If your Go service relies on one LLM provider, two failures hurt the most, timeout spikes and billing spikes. A real production setup is not just “add another provider”, it is a single control plane for routing, timeout tiers, cost caps, and fallback.

This guide gives you a practical OpenAI + Claude dual-provider pattern with one priority, keep uptime first, then optimize quality.

Target SLOs and constraints

  • Success rate beats single-request latency
  • Per-minute cost must have a hard cap
  • Provider failures must trigger fast traffic shift

Routing model, classify then decide

Use a 3-layer flow.

  1. Admission layer (scene tags: chat, code, summary)
  2. Policy layer (SLO + budget based provider priority)
  3. Execution layer (timeout budget + retry policy)
type Provider string
const (
    OpenAI Provider = "openai"
    Claude Provider = "claude"
)

type RouteInput struct {
    Scene       string
    MaxLatency  time.Duration
    MaxCostUSD  float64
}

func PickProvider(in RouteInput, health map[Provider]float64) Provider {
    if in.MaxCostUSD < 0.003 { return Claude }
    if health[OpenAI] >= 0.98 { return OpenAI }
    return Claude
}

Timeout tiers, never one global timeout

Split timeout into connect, first-byte, and total budget.

client := &http.Client{
    Timeout: 12 * time.Second,
    Transport: &http.Transport{
        DialContext: (&net.Dialer{Timeout: 2 * time.Second}).DialContext,
        TLSHandshakeTimeout:   2 * time.Second,
        ResponseHeaderTimeout: 4 * time.Second,
        MaxIdleConnsPerHost:   64,
    },
}

Cost cap with minute-level hard gate

type BudgetGate struct {
    LimitPerMin float64
    UsedPerMin  atomic.Float64
}

func (g *BudgetGate) Allow(cost float64) bool {
    if g.UsedPerMin.Load()+cost > g.LimitPerMin { return false }
    g.UsedPerMin.Add(cost)
    return true
}

When over budget.

  • High-value requests use shorter context and lower temperature
  • Low-priority requests move to async queue
  • Non-critical traffic returns cached results

Fallback behavior, make degradation explicit

{
  "status": "degraded",
  "provider": "claude",
  "reason": "openai_timeout_budget_exceeded",
  "trace_id": "rt_20260408_xxx"
}

This keeps incident response fast and debuggable.

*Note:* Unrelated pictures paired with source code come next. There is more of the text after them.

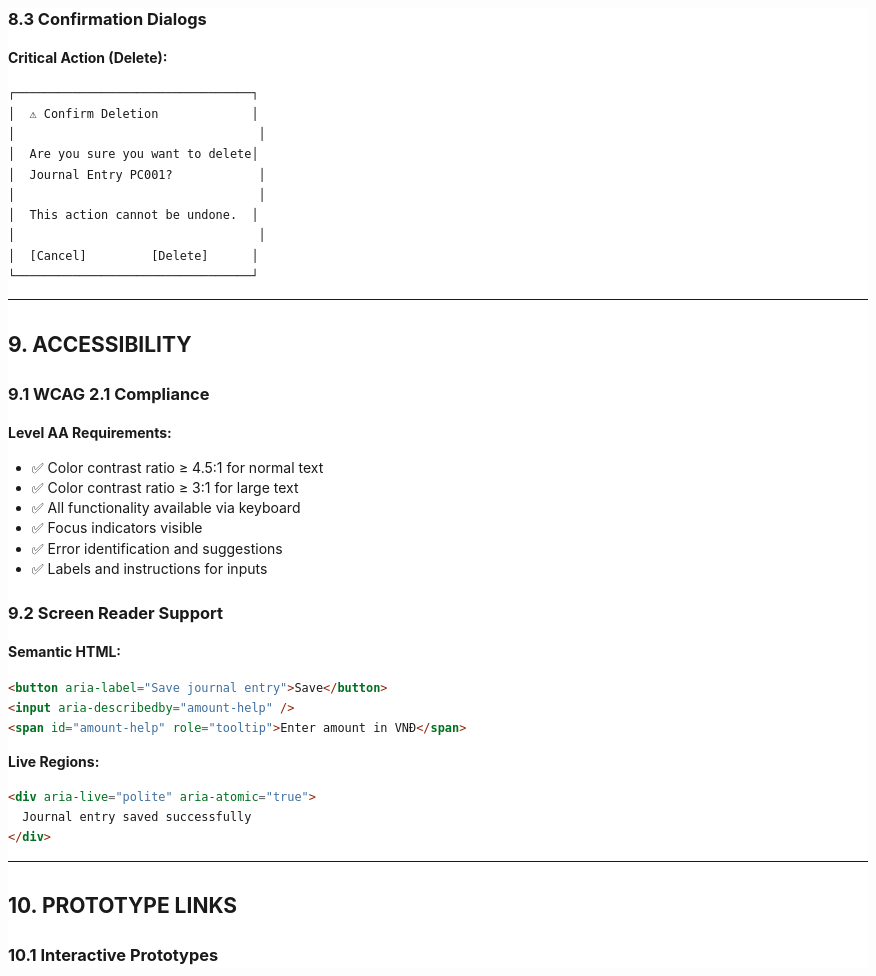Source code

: ### 8.3 Confirmation Dialogs

**Critical Action (Delete):**
```
┌─────────────────────────────────┐
│  ⚠️ Confirm Deletion             │
│                                  │
│  Are you sure you want to delete│
│  Journal Entry PC001?            │
│                                  │
│  This action cannot be undone.  │
│                                  │
│  [Cancel]         [Delete]      │
└─────────────────────────────────┘
```

---

## 9. ACCESSIBILITY

### 9.1 WCAG 2.1 Compliance

**Level AA Requirements:**
- ✅ Color contrast ratio ≥ 4.5:1 for normal text
- ✅ Color contrast ratio ≥ 3:1 for large text
- ✅ All functionality available via keyboard
- ✅ Focus indicators visible
- ✅ Error identification and suggestions
- ✅ Labels and instructions for inputs

### 9.2 Screen Reader Support

**Semantic HTML:**
```html
<button aria-label="Save journal entry">Save</button>
<input aria-describedby="amount-help" />
<span id="amount-help" role="tooltip">Enter amount in VNĐ</span>
```

**Live Regions:**
```html
<div aria-live="polite" aria-atomic="true">
  Journal entry saved successfully
</div>
```

---

## 10. PROTOTYPE LINKS

### 10.1 Interactive Prototypes
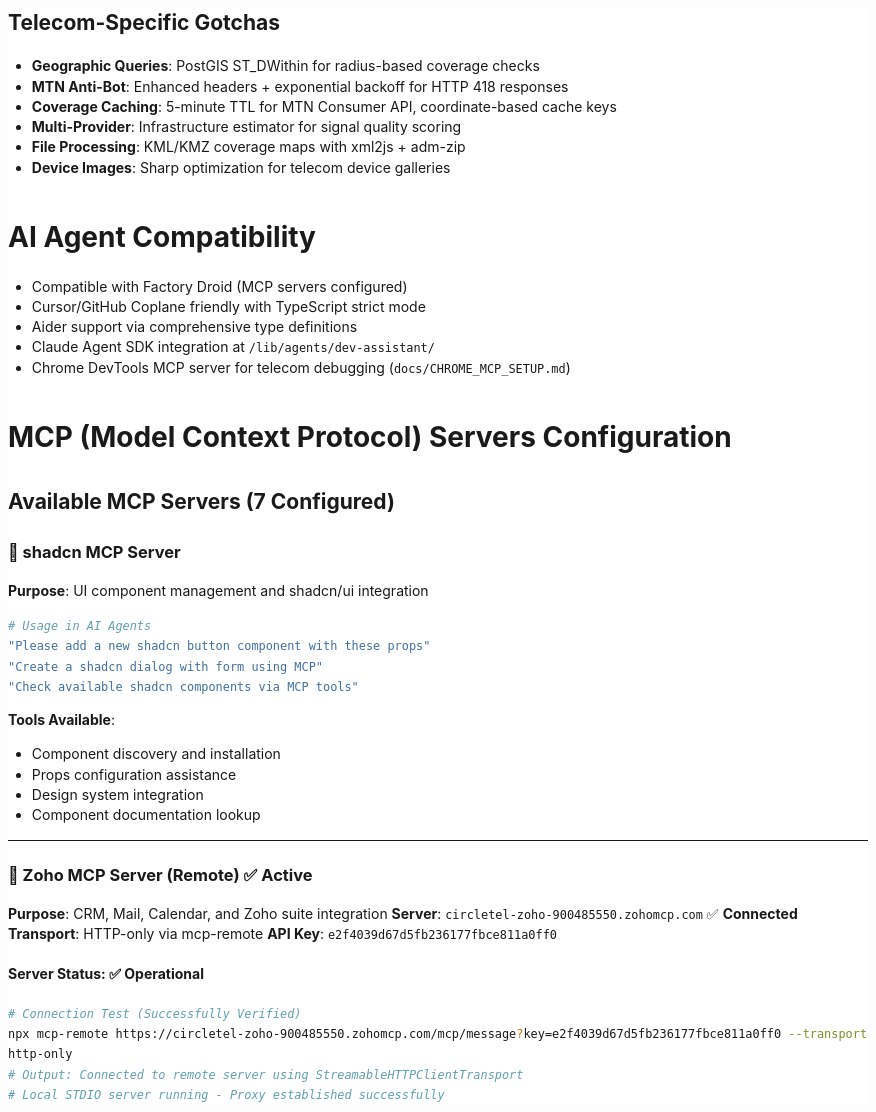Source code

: ## Telecom-Specific Gotchas
- **Geographic Queries**: PostGIS ST_DWithin for radius-based coverage checks
- **MTN Anti-Bot**: Enhanced headers + exponential backoff for HTTP 418 responses
- **Coverage Caching**: 5-minute TTL for MTN Consumer API, coordinate-based cache keys
- **Multi-Provider**: Infrastructure estimator for signal quality scoring
- **File Processing**: KML/KMZ coverage maps with xml2js + adm-zip
- **Device Images**: Sharp optimization for telecom device galleries

# AI Agent Compatibility
- Compatible with Factory Droid (MCP servers configured)
- Cursor/GitHub Coplane friendly with TypeScript strict mode
- Aider support via comprehensive type definitions
- Claude Agent SDK integration at `/lib/agents/dev-assistant/`
- Chrome DevTools MCP server for telecom debugging (`docs/CHROME_MCP_SETUP.md`)

# MCP (Model Context Protocol) Servers Configuration

## Available MCP Servers (7 Configured)

### 🎨 shadcn MCP Server
**Purpose**: UI component management and shadcn/ui integration
```bash
# Usage in AI Agents
"Please add a new shadcn button component with these props"
"Create a shadcn dialog with form using MCP"
"Check available shadcn components via MCP tools"
```

**Tools Available**:
- Component discovery and installation
- Props configuration assistance
- Design system integration
- Component documentation lookup

---

### 💼 Zoho MCP Server (Remote) ✅ **Active**
**Purpose**: CRM, Mail, Calendar, and Zoho suite integration
**Server**: `circletel-zoho-900485550.zohomcp.com` ✅ **Connected**
**Transport**: HTTP-only via mcp-remote
**API Key**: `e2f4039d67d5fb236177fbce811a0ff0`

#### **Server Status**: ✅ **Operational**
```bash
# Connection Test (Successfully Verified)
npx mcp-remote https://circletel-zoho-900485550.zohomcp.com/mcp/message?key=e2f4039d67d5fb236177fbce811a0ff0 --transport http-only
# Output: Connected to remote server using StreamableHTTPClientTransport
# Local STDIO server running - Proxy established successfully
```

Metrics and alerts you actually need

  • provider_success_rate
  • provider_p95_latency
  • provider_timeout_ratio
  • token_cost_per_min
  • fallback_trigger_count
  • degrade_response_ratio
- alert: LLMProviderTimeoutSpike
  expr: provider_timeout_ratio{provider="openai"} > 0.08
  for: 5m
- alert: LLMBudgetNearLimit
  expr: token_cost_per_min > (budget_limit_per_min * 0.9)
  for: 3m

Deployment checklist

  1. Health probes feed routing decisions
  2. Timeout tiers enabled (no one global timeout)
  3. Minute-level budget gate in production
  4. Degraded responses include reason + trace_id
  5. Dashboards and alerts for the 6 core metrics

Summary

Dual-provider routing is about controllability, not feature collecting.

Your minimum viable production loop is, health probes + timeout tiers + budget gate + explicit degradation. Build this first, then tune model quality.